I raised my hand out to the side, my elbow bent and my palm facing up. I shifted my weight over to my left leg and tightened my left knee. I kicked my right foot up and grabbed my instep, my calf pressed to the back of my thigh. I flung my left arm up high, my bicep pressed to my left ear. Here I go. I kicked my right leg back as hard as I possibly could as I extended my body forward, lowering it closer to the ground. I contracted my left knee with all the strength that I could muster, and just when I thought that I couldn’t hold the posture any longer, I pulled even harder. Tremors of effort racked my body, and every shaking muscle screamed for relief. In the mirror, I saw my right foot aligned six inches above my head.
Then I thought that I noticed something else. I squinted my eyes, trying to see clearer through the sweaty haze. Sure enough, my left knee was locked, ramrod straight.

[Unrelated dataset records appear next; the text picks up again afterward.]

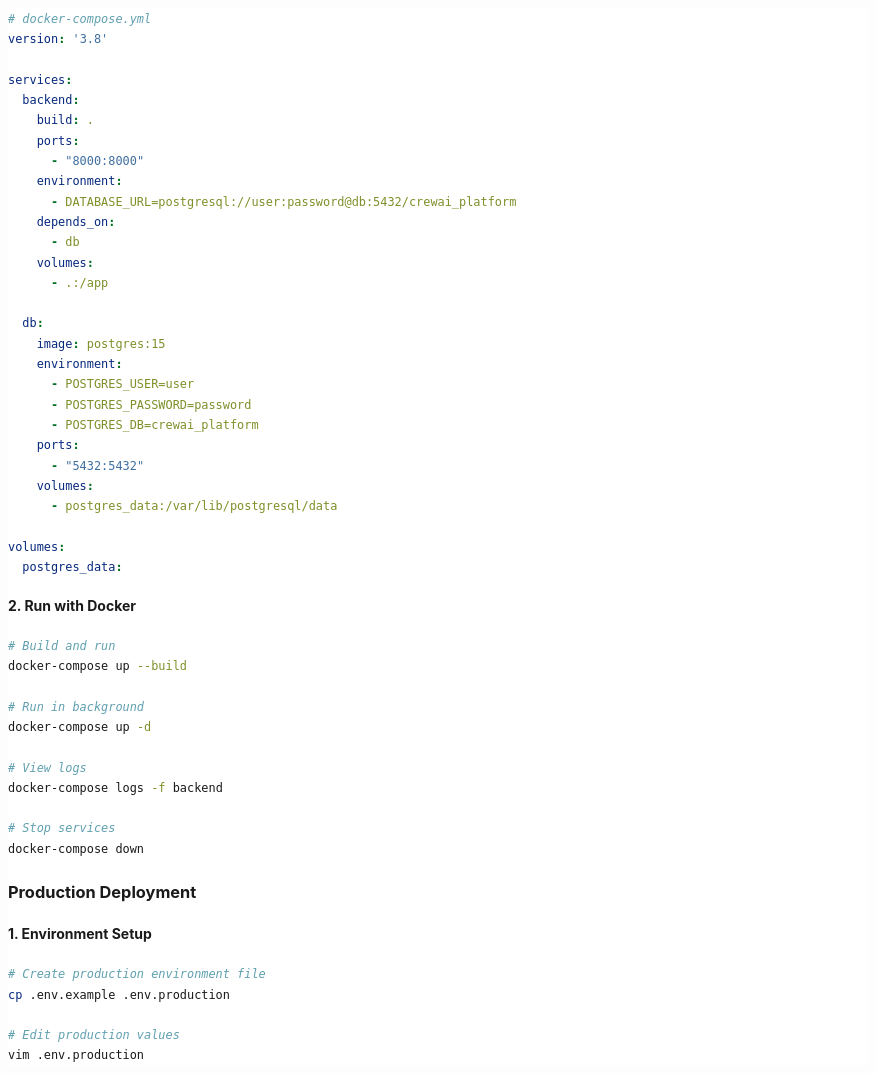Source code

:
 ```yaml
# docker-compose.yml
version: '3.8'

services:
  backend:
    build: .
    ports:
      - "8000:8000"
    environment:
      - DATABASE_URL=postgresql://user:password@db:5432/crewai_platform
    depends_on:
      - db
    volumes:
      - .:/app

  db:
    image: postgres:15
    environment:
      - POSTGRES_USER=user
      - POSTGRES_PASSWORD=password
      - POSTGRES_DB=crewai_platform
    ports:
      - "5432:5432"
    volumes:
      - postgres_data:/var/lib/postgresql/data

volumes:
  postgres_data:
```

#### 2. Run with Docker
```bash
# Build and run
docker-compose up --build

# Run in background
docker-compose up -d

# View logs
docker-compose logs -f backend

# Stop services
docker-compose down
```

### Production Deployment

#### 1. Environment Setup
```bash
# Create production environment file
cp .env.example .env.production

# Edit production values
vim .env.production
```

A new kind of moisture pricked my eyes. I had achieved what I had been working toward every single day, as hard as I could, as long as I could, for the past eighteen months. Keep the faith, keep the faith, I had chanted to myself during every ballet class and every yoga class. The physical therapist whom I had spent every Saturday night seeing, the late nights that I had spent on my bedroom floor with exercise bands, the agonizing splits that I had forced myself into after every ballet class – it had all been worth it.
I felt a smile creep onto my face. Now, the fire of motivation roared within me, and the energy of accomplishment coursed through my veins, for I had done what I never thought I could do. Suddenly, I could bear the burn in every engaged, aching muscle. I stared myself straight in the eye and stretched my arm out of its socket, reaching for my reflection. After all, anything is possible.